* **Passage**:
::::::

Bulgarian authorities have been accused of ignoring emergency calls and obstructing efforts to rescue three Egyptian teenage boys, who later died in sub-zero temperatures near the Bulgarian-Turkish border in late December.
A dossier of evidence compiled by two humanitarian organisations, seen by the Guardian, contains photos, testimonies and geolocations allegedly showing the authorities’ failure to save the boys, who called for help as they struggled cold and lost in the forests of Burgas, in south-eastern Bulgaria.
The organisations, No Name Kitchen (NNK) and Collettivo Rotte Balcaniche (CRB), say their report, Frozen Lives, reveals a bigger picture of brutality against migrants at Europe’s borders.
Bulgaria’s border with Turkey is a frequent crossing point for people hoping to claim asylum in Europe but there have been well-documented human rights abuses in recent years, including allegations of illegal pushbacks of asylum seekers to Turkey. It is forbidding terrain, rocky and hilly with freezing winter temperatures and bitter winds.
NNK and CRB say they were first alerted on the morning of 27 December 2024 that calls had been made to an emergency hotline set up by an umbrella group of charities. The calls referred to three teenagers “at immediate risk of death” and sent GPS locations.
The activists then made multiple calls to the official 112 emergency number and attempted to reach the boys themselves.

::::::

* **Exercises to complete**:
1. Answer these questions about the article:
(a) Which two humanitarian groups compiled the dossier of evidence?
(b) On what date were the groups first alerted about the calls?
(c) Which official emergency number did the activists call?
2. Summarize the article in two sentences.
You will not need the records.

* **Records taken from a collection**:

::::::

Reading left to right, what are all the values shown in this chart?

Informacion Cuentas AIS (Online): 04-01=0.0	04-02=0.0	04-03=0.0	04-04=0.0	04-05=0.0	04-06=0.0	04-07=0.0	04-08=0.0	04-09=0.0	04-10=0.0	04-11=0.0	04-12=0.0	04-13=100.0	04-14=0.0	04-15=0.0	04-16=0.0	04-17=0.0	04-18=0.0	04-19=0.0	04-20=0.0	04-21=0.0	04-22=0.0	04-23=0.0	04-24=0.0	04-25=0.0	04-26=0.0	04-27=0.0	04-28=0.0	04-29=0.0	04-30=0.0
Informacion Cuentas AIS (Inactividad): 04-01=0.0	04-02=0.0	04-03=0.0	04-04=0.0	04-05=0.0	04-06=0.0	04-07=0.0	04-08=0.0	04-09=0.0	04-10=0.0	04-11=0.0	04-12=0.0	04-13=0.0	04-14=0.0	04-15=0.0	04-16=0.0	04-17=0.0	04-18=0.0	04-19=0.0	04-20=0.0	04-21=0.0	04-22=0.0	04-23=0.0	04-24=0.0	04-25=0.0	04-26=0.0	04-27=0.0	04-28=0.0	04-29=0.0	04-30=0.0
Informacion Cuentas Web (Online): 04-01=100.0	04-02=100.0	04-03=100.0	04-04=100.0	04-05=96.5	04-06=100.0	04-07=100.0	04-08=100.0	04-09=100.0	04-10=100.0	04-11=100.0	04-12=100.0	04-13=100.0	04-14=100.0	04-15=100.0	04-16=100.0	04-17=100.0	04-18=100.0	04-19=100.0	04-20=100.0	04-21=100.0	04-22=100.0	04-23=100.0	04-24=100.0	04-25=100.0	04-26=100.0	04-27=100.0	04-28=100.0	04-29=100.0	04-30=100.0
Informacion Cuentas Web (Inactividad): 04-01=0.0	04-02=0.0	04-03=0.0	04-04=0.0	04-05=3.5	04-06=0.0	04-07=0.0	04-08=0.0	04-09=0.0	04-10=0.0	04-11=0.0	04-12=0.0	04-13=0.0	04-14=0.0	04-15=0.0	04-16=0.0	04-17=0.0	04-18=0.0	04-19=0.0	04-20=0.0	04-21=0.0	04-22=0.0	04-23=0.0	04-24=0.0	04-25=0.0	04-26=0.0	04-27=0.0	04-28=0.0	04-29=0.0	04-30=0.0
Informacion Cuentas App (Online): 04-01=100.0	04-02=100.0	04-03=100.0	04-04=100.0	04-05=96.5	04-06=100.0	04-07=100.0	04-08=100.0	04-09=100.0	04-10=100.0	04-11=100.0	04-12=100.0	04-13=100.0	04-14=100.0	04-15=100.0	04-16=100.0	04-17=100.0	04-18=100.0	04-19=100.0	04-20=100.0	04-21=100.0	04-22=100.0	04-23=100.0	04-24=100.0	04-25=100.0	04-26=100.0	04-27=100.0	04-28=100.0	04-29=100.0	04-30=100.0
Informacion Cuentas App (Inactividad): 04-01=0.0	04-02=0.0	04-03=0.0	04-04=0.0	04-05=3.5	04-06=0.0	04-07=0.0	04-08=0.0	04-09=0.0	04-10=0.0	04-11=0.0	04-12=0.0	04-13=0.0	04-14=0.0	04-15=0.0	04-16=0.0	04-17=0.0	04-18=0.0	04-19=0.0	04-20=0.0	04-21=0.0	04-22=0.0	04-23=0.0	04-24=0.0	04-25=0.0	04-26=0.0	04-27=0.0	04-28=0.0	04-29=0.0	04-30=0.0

::::::

* **Answer list**:
1.
(a) No Name Kitchen (NNK) and Collettivo Rotte Balcaniche (CRB)
(b) The morning of 27 December 2024
(c) 112

2. Bulgarian authorities are accused of ignoring emergency calls and obstructing the rescue of three Egyptian teenage boys who died in sub-zero temperatures near the Bulgarian-Turkish border in late December. No Name Kitchen and Collettivo Rotte Balcaniche compiled a dossier of photos, testimonies and geolocations, and say they were alerted on 27 December 2024 and then made multiple calls to the 112 emergency number.